Mar 24, 2014 18:21
Ugh. I hate dating. It's this arduous process of weeding people out based on real or imagined criteria. Stuff that really matters vs stuff that matters in a superficial kind of way.
I am finding that my desire to be with a woman who burns down my life is gone. Normally all if that drama would be a real turn on. Not because I see the crazy for what it is when it happens. It looks like other things or it happen during NRE and it gets swatted away. Now though, instant boner kill. It is kind of weird, actually.
I went on two dates recently. One of which was awful because she wrong assumed I was a butch lesbian playing dress up. Not that I am a real man. Plus, she wasn't kind. And very much unhappy with living in Ottawa after spending her life at the centre of the universe: Toronto.
The second was like Constance only less good. No self confidence and although she asked if she could kiss me she couldn't look me in the eye. I suppose if she hadn't done trans or gay or was 20 I might understand. But a 44 year old self professed dominatrix with major ties in the bdsm community? Plus she talked non stop about her ex and the troubles that was bringing to her life. I gently messaged her saying she was lovely but no. There were a few other reasons that I just couldn't see it work.

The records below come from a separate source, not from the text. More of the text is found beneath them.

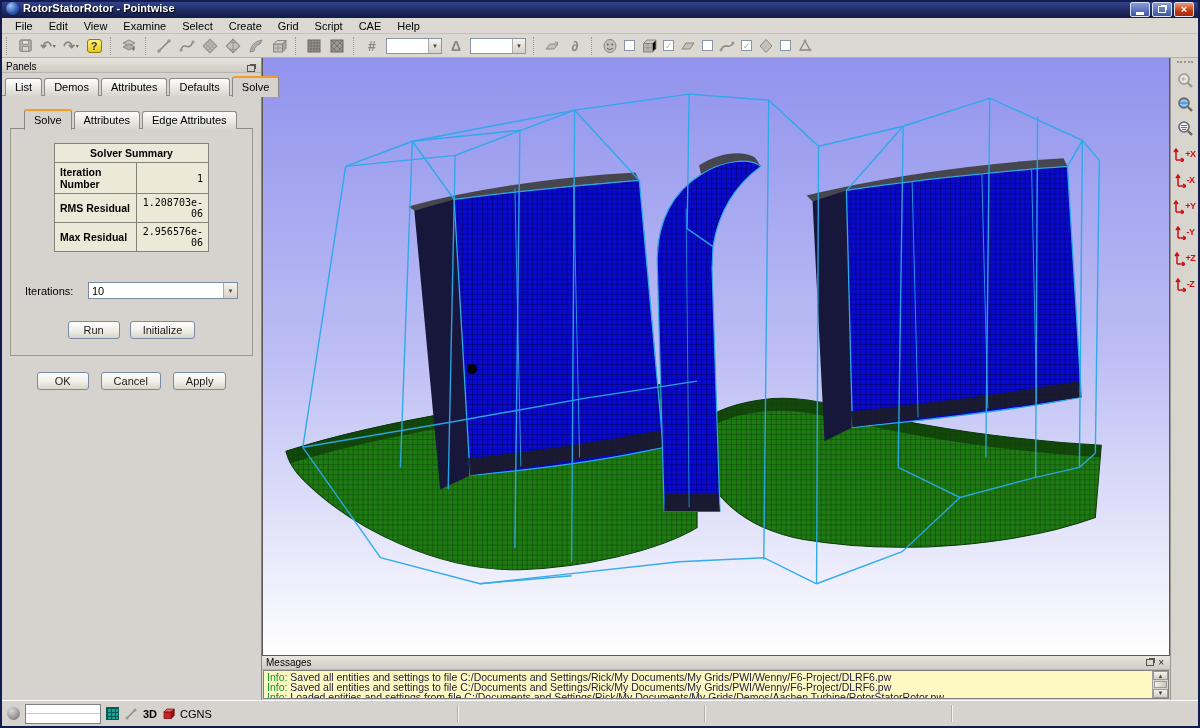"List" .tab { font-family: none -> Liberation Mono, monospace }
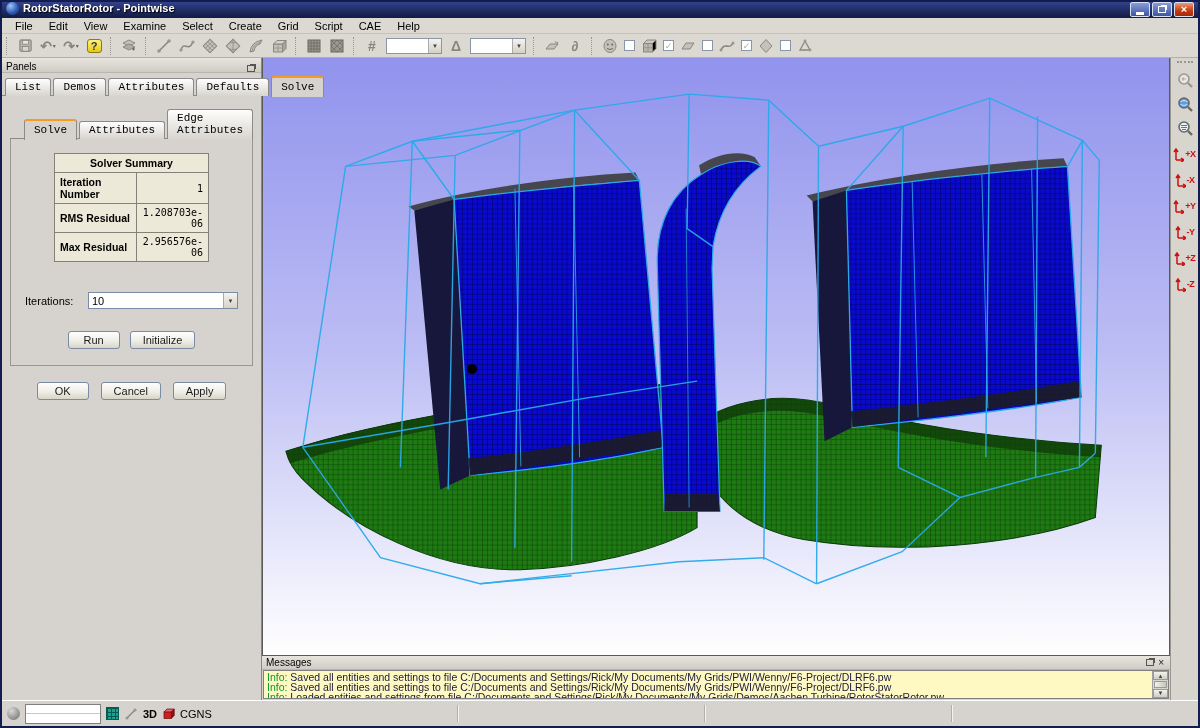"Iteration Number" td.lbl { text: Iteration -> Defaults }
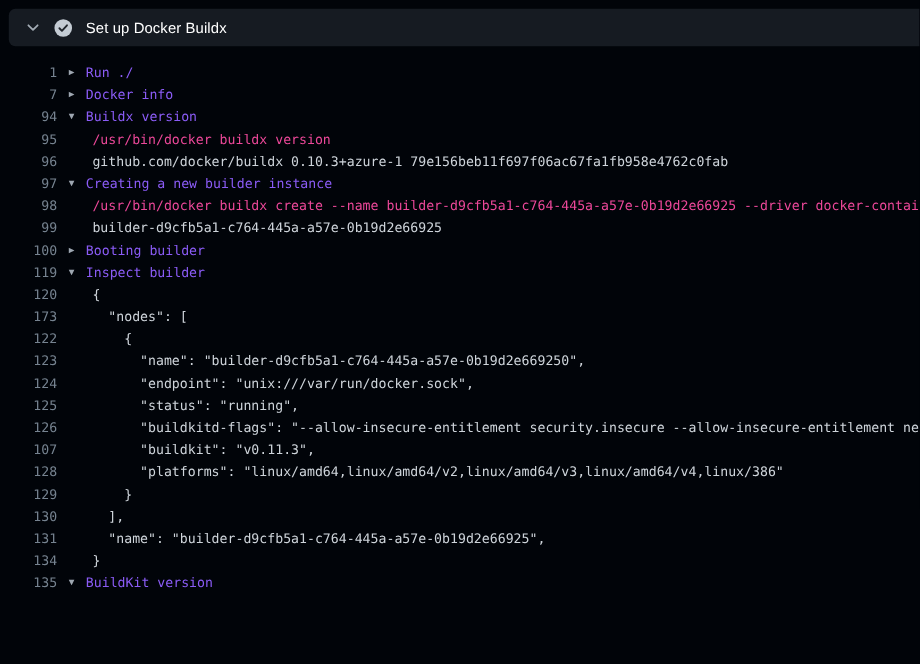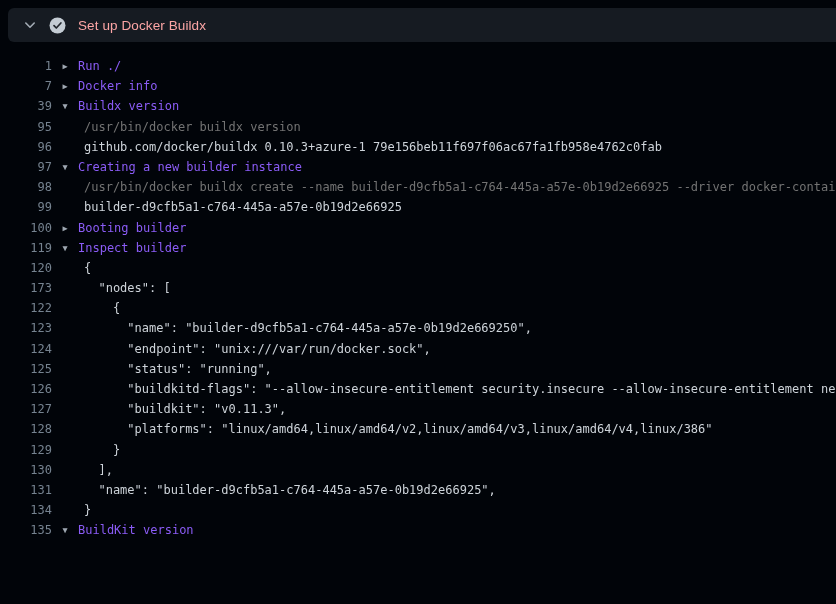"Set up Docker Buildx" .step-title { color: #fca5a5 -> #ffffff }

Now I am being chased by a 22 year old. Admittedly she is charming in a way I am not accustomed to. She has none of that confidence of a life lived and hard lessons learned. Plus, I generally date older women who don't chase me. More of an evil, indirect, taunting type of behaviour. And they have shit to do so it might be weeks between flirtation.
I hate dating. But I am leaning new things about myself. I do like that.